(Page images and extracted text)

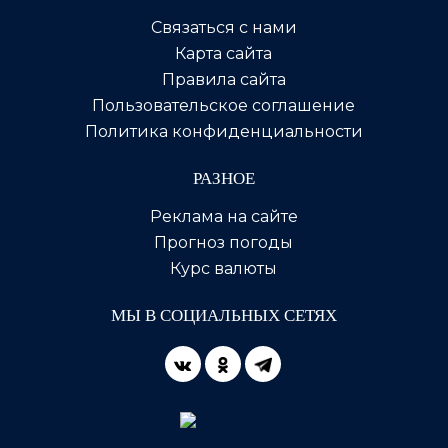
Связаться с нами
Карта сайта
Правила сайта
Пользовательское соглашение
Политика конфиденциальности
РАЗНОЕ
Реклама на сайте
Прогноз погоды
Курс валюты
МЫ В СОЦИАЛЬНЫХ СЕТЯХ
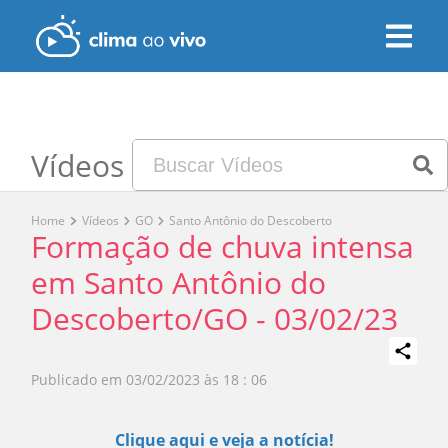
Vídeos
Home
Vídeos
GO
Santo Antônio do Descoberto
Formação de chuva intensa
em Santo Antônio do
Descoberto/GO - 03/02/23
Publicado em
03/02/2023 às 18 : 06
Play
Clique aqui e veja a notícia!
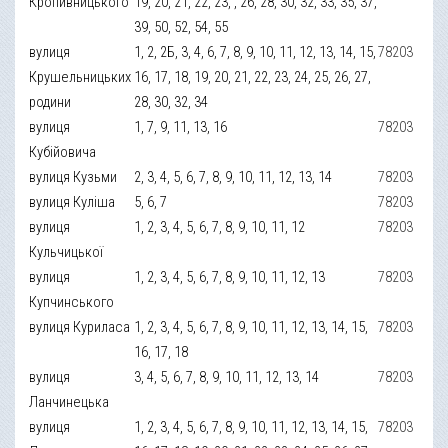
Кропивницького
19, 20, 21, 22, 23, , 26, 28, 30, 32, 33, 35, 37,
39, 50, 52, 54, 55
вулиця
1, 2, 2Б, 3, 4, 6, 7, 8, 9, 10, 11, 12, 13, 14, 15,
78203
Крушельницьких
16, 17, 18, 19, 20, 21, 22, 23, 24, 25, 26, 27,
родини
28, 30, 32, 34
вулиця
1, 7, 9, 11, 13, 16
78203
Кубійовича
вулиця Кузьми
2, 3, 4, 5, 6, 7, 8, 9, 10, 11, 12, 13, 14
78203
вулиця Куліша
5, 6, 7
78203
вулиця
1, 2, 3, 4, 5, 6, 7, 8, 9, 10, 11, 12
78203
Кульчицької
вулиця
1, 2, 3, 4, 5, 6, 7, 8, 9, 10, 11, 12, 13
78203
Купчинського
вулиця Куриласа
1, 2, 3, 4, 5, 6, 7, 8, 9, 10, 11, 12, 13, 14, 15,
78203
16, 17, 18
вулиця
3, 4, 5, 6, 7, 8, 9, 10, 11, 12, 13, 14
78203
Ланчинецька
вулиця
1, 2, 3, 4, 5, 6, 7, 8, 9, 10, 11, 12, 13, 14, 15,
78203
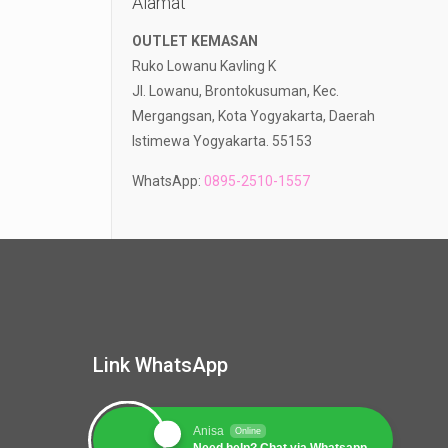
Alamat
OUTLET KEMASAN
Ruko Lowanu Kavling K
Jl. Lowanu, Brontokusuman, Kec.
Mergangsan, Kota Yogyakarta, Daerah
Istimewa Yogyakarta. 55153
WhatsApp:
0895-2510-1557
Link WhatsApp
Anisa
Online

■ Request ■
Scan the data above and copy every line with "Descoberto" in it.

■ Result below ■
Santo Antônio do Descoberto
Descoberto/GO - 03/02/23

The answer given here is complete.